News / Africa

    Insecurity Hampers Aid Deliveries In CAR

    A woman from the Central African Republic holds her baby in a refugee camp set up by the UNHCR in Nangungue, eastern Cameroon, April 12, 2013.
    A woman from the Central African Republic holds her baby in a refugee camp set up by the UNHCR in Nangungue, eastern Cameroon, April 12, 2013.
    Lisa Schlein

    The United Nations refugee agency (UNHCR) says instability in the Central African Republic (CAR) is limiting access to hundreds of thousands of internally displaced people and refugees in desperate need of assistance. The UNHCR says human rights violations are rampant and civilians live in constant fear.
     

    The U.N. refugee agency calls the CAR one of the most dangerous places on Earth. It says three months after Seleka rebels ousted the government, the country remains gripped by insecurity and widespread lawlessness.
     

    The UNHCR says it is extremely concerned about the situation of more than 200,000 internally displaced people and more than 20,000 refugees, mainly Congolese and Sudanese, who are unable to receive international assistance.
     

    UNHCR spokesman Adrian Edwards says aid workers have had only limited access to parts of the capital, Bangui, as well as some places in the more remote central and northern parts of the country.
     

    Over the past month, he says the UNHCR and other agencies have conducted assessment missions to Bangui and other areas generally off limits. He says the findings from colleagues are very troubling.
     

    "At least 80 protection incidents have been reported in Bangui involving refugees, among them 10 deaths. There is looting. Refugees in camps and those in Bangui are in fear. Many are traumatized. Many have been the targets of attacks. In areas outside the city, it is more a situation where people effectively are living in the bush and they are coming to towns to get food - whatever they need during the daytime, but then are heading out to hide at night," said Edwards.
     

    Edwards says staff members on these missions have received reports of gross violations of human rights. These include arbitrary arrest and illegal detention, torture, armed robbery, rape and abductions. He says armed groups have burnt down villages and houses in some areas.
     

    He says the mission found schools have reopened in some areas, but remain closed in many others.
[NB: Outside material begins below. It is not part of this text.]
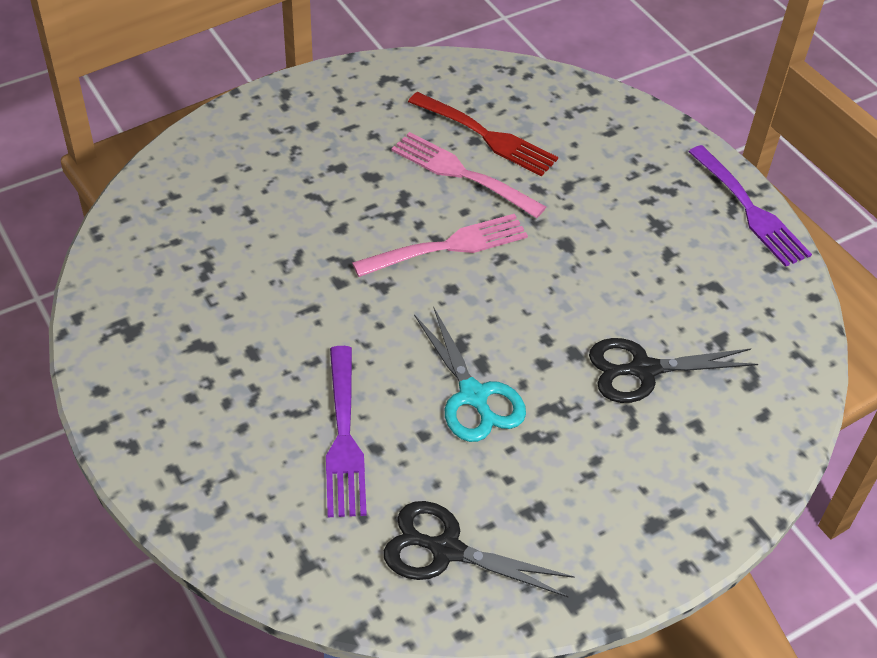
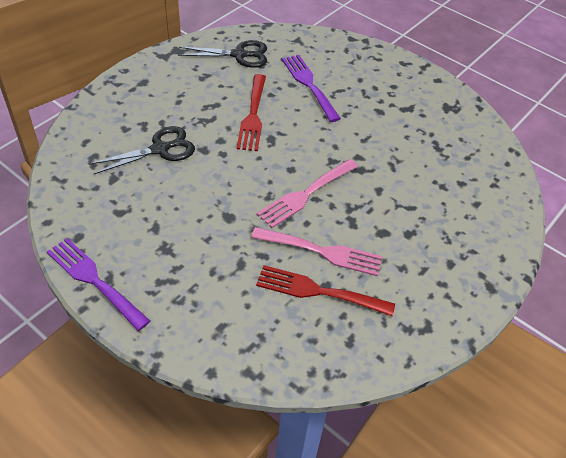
camera: 160 degrees right, 0 degrees up
(473, 396) = (253, 116): turquoise scissors -> red fork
He says people have limited access to health and basic services and mothers with newborn babies in many areas have no access to medical care.
     

    "Violence against women, girls and boys has also reportedly increased. Humanitarian agencies, under the inter-agency response, have been giving assistance and counseling in some places. We are particularly concerned about the recent arrest of a former government counterpart of ours who worked in Bangui. We are currently seeking information about this person from the authorities, and assurances of his safety," he said.
     

    Edwards says it is extremely difficult to work under these volatile conditions. Nonetheless, he says the UNHCR and its partners are coordinating efforts to assist refugees living in camps. He says they have been able to distribute food to some 11,000 refugees in several camps.
     

    The UNHCR says people continue to flee insecurity in the CAR. It says the total number of refugees from CAR in the region now stands at over 220,000.